E se i conti della trimestrale di bilancio indicano un valore di produzione in contrazione, il margine operativo lordo è al contrario in gran spolvero, con un incremento del 13 per cento anno su anno. Merito della ritrovata marginalità va al tondo risultato ottenuto dalla divisione coating (+40 per cento). Il Gruppo fonda il suo modello di business su due anime, la engineering unit, per la progettazione degli impianti di verniciatura a polvere in verticale, un mercato di nicchia contraddistinto da forti potenzialità di crescita, dove il gruppo occupa una posizione predominante sul lato tecnologico.

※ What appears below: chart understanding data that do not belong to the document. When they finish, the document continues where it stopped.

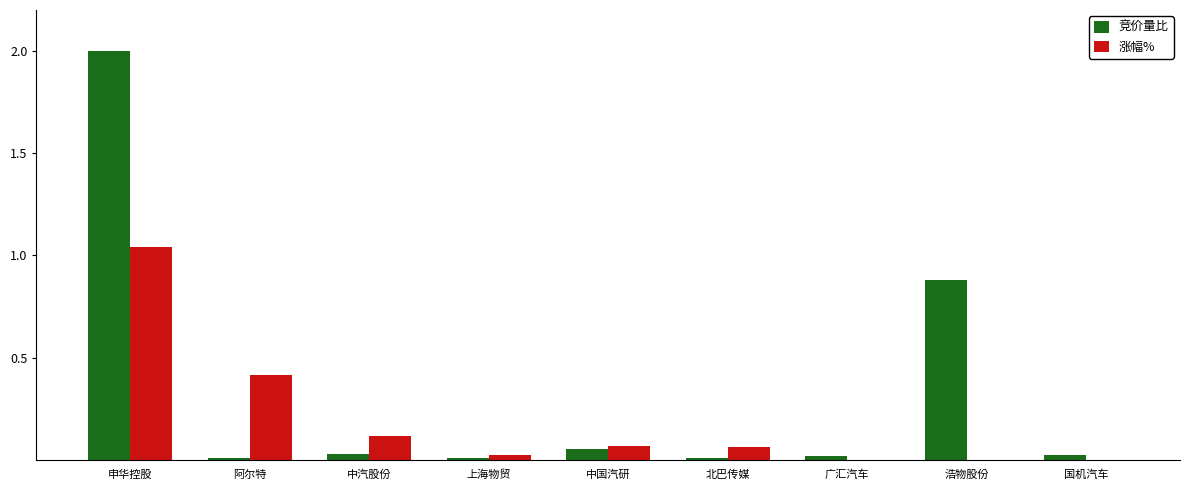

Reading left to right, transcribe all the data shown in this chart.

竞价量比: 申华控股=2.0	阿尔特=0.0	中汽股份=0.0	上海物贸=0.0	中国汽研=0.1	北巴传媒=0.0	广汇汽车=0.0	浩物股份=0.9	国机汽车=0.0
涨幅%: 申华控股=1.0	阿尔特=0.4	中汽股份=0.1	上海物贸=0.0	中国汽研=0.1	北巴传媒=0.1	广汇汽车=-0.1	浩物股份=-0.0	国机汽车=-0.0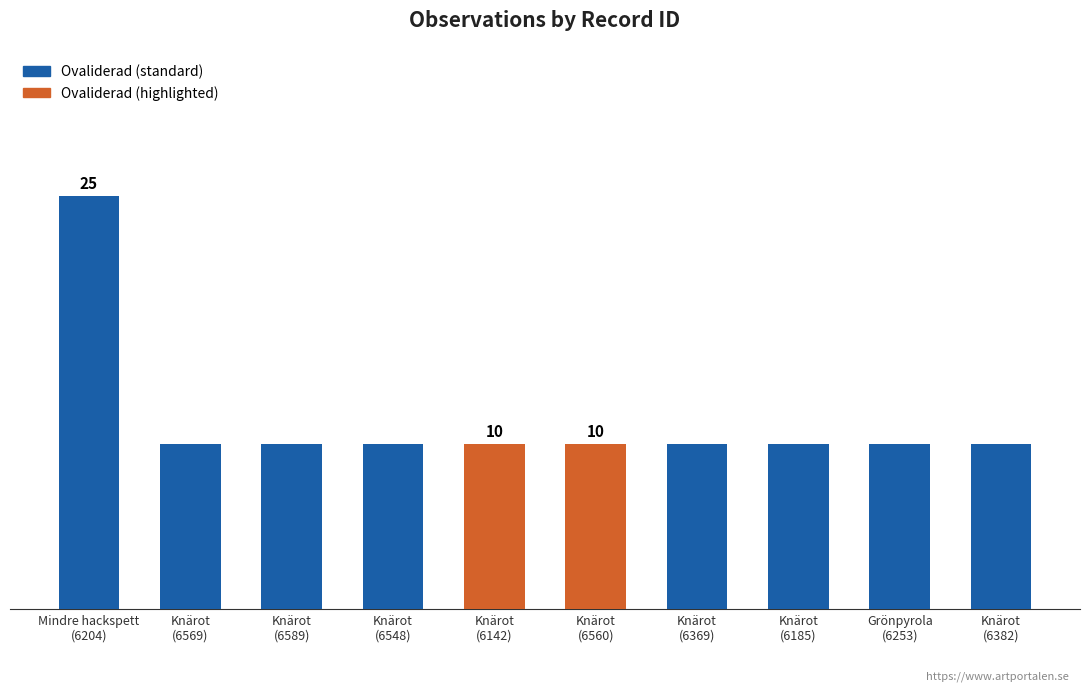

Rank the categories by value from lowest to highest.

124076569, 124076589, 124076548, 124076142, 124076560, 124076369, 124076185, 124076253, 124076382, 124076204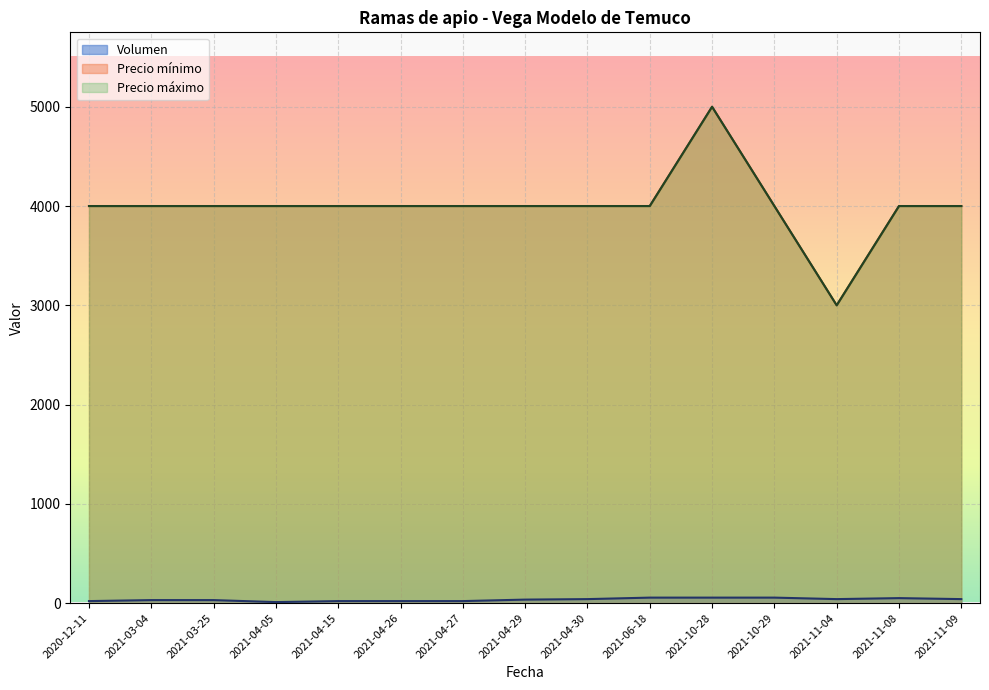

At which category is the sum across all series the highest?

2021-10-28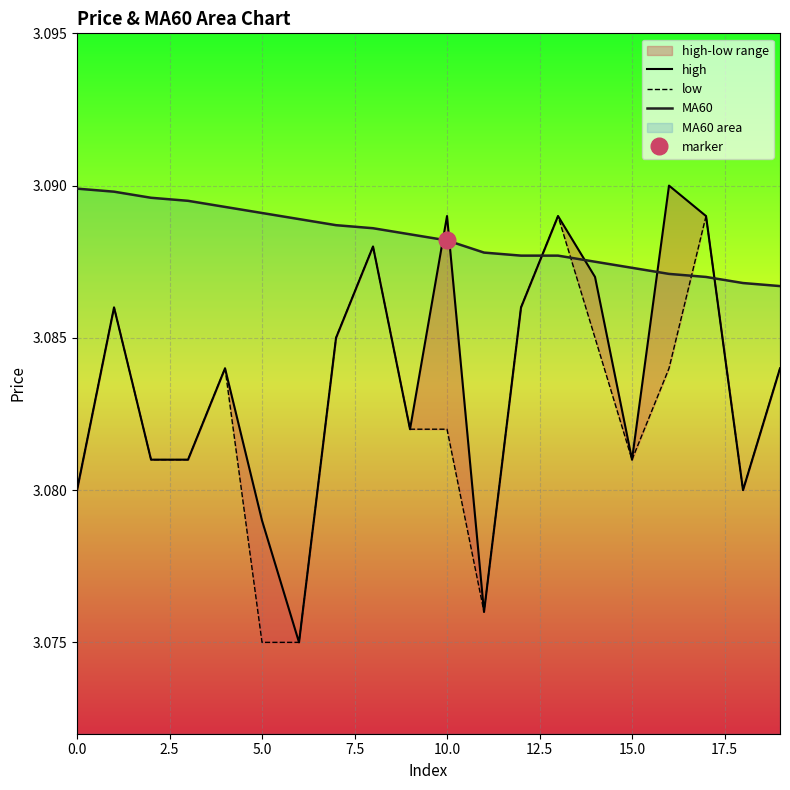

What is the value of the low point at the 17th from the left?

3.1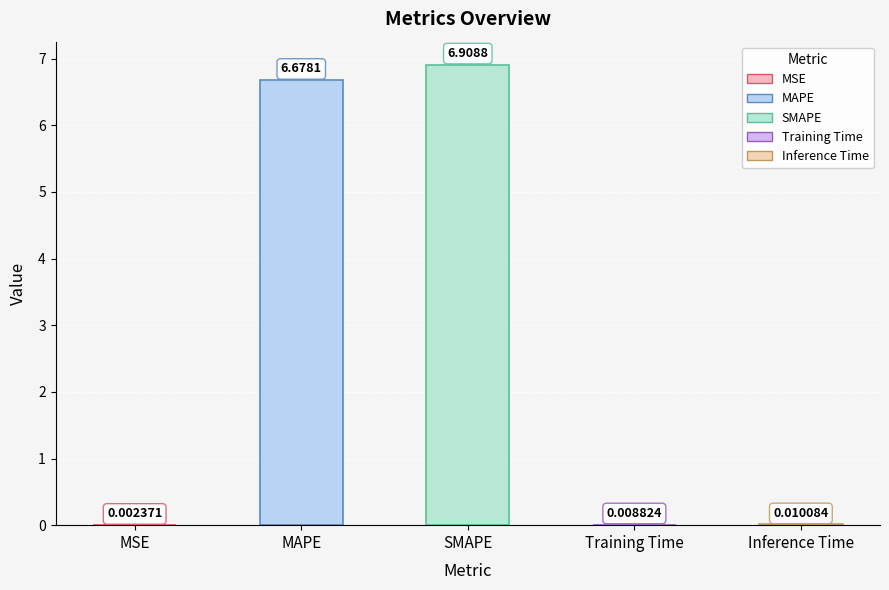

How many series are shown in this chart?

1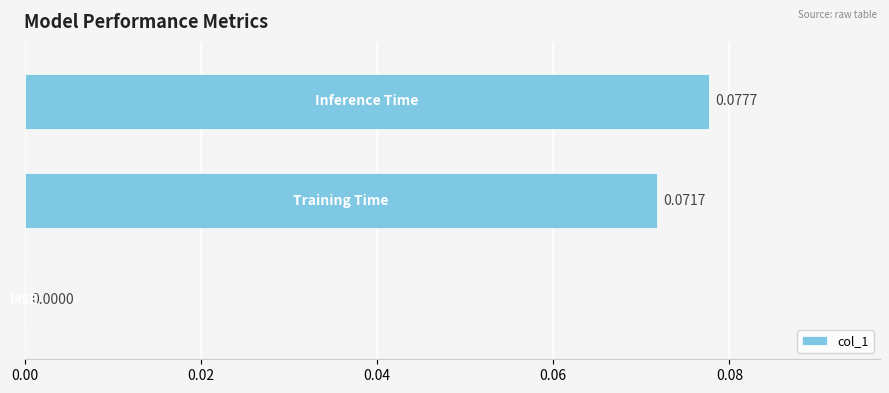

Count the values in the range 0 to 1.

3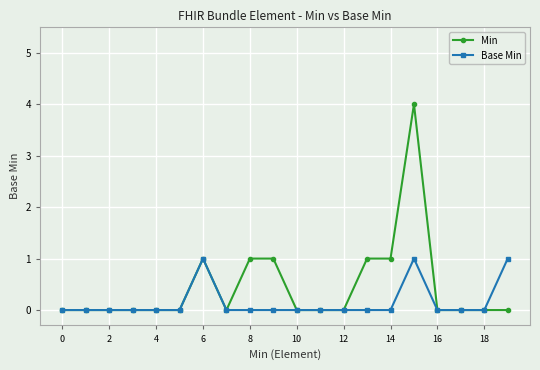

Reading right to left, extract all data points from this chart.

Min: 0	0	0	0	4	1	1	0	0	0	1	1	0	1	0	0	0	0	0	0
Base Min: 1	0	0	0	1	0	0	0	0	0	0	0	0	1	0	0	0	0	0	0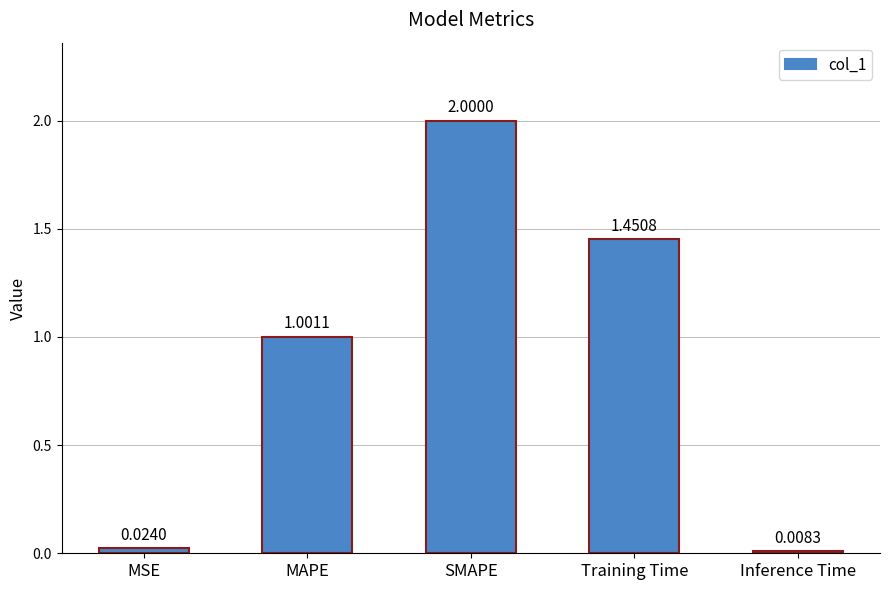

Are the bars horizontal?

No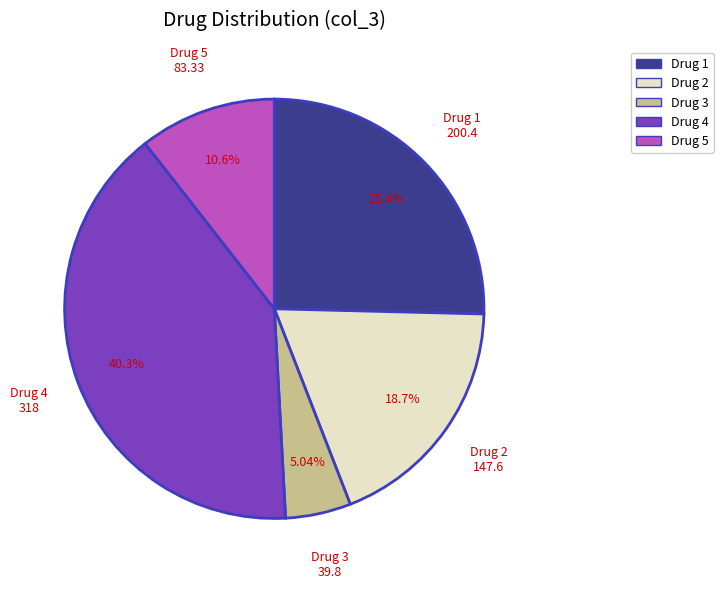

Count the number of slices in the pie.

5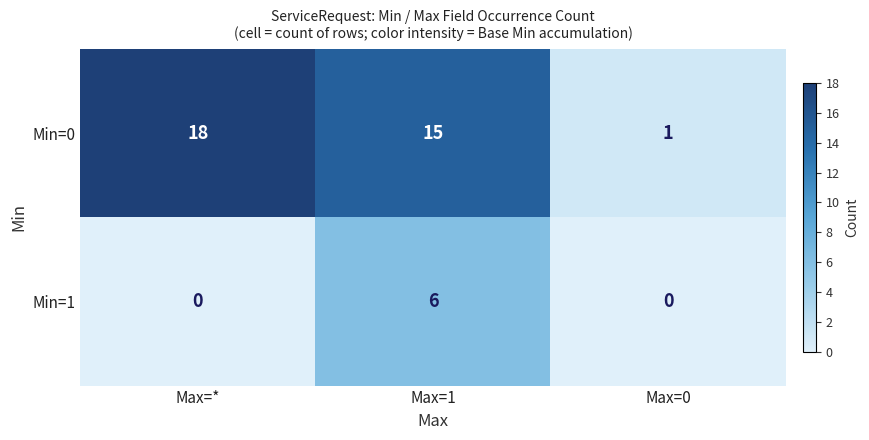

What is the sum of all Min=0 values?

34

E la business unit del coating, l'attività diretta di verniciatura dei profilati in alluminio, presidiato con un impianto brevettato, Effecta, completamente automatizzato, che consente di realizzare un trattamento nobilitante del profilato di alluminio. Il secondo business, più solido e prevedibile, crea una sorta di cuscinetto per il primo, che si realizza su commessa ed ha una discontinuità contabile legata alla realizzazione dei progetti. «Crescere nella divisone coating è stata una strategia elaborata al tempo dell'Ipo - afferma Trevisan - per dare continuità al nostro business». I risultati ottenuti nei primi mesi del 2006 stanno dando ragione alle parole di Trevisan. Nell'ultimo mese e mezzo, infatti, non solo si sono acquisiti ordini per circa 17 milioni di euro nella divisone engineering, raddoppiando nel mese di aprile il back log degli ordini, ma precisa il Presidente «gli investimenti fatti per la crescita interna nella divisone coating ci dovrebbero restituire circa il 50 per cento di mol per questo segmento nel 2006 e, grazie al prodotto Ezy, nel 2007, dovrebbe aumentare con ritmi di almeno il 30 per cento». Un altro fronte di opportunità è rappresentato dalla Cina, che sulla gittata dovrebbe dare non poche soddisfazioni. Nel gigante asiatico Trevisan Cometal è presente con due controllate, la Trevisan Nanhai Co. Ltd costituita nel maggio 2002, con sede a Nanhai City, per la divisone coating, e la Foshan Trevisan Cometal Industrial Machinery Ltd, costituita nel giugno 2004, per l'engineering. «La Cina è il mercato del futuro e noi volevamo essere presenti da subito - sostiene Trevisan. L'oneroso investimento iniziale è stata un'importante scommessa per il gruppo. Una scommessa, che ci sta premiando, come dimostrano gli ordini che arrivano da società non solo cinesi, ma thailandesi, indiane e malesi». L'incidenza delle linee produttive della Repubblica Popolare sul giro d'affari del gruppo, depurata di un'imponente commessa ottenuta nel 2004, oscilla tra il 10-15% e trend di ascesa superiori rispetto a tutti gli altri mercati. E l'aggressione alla Cina non è ancora finita. La strategia di Trevisan Cometal mira ad assumere un ruolo di leadership nel settore delle matrici per l'estrusione dell'alluminio.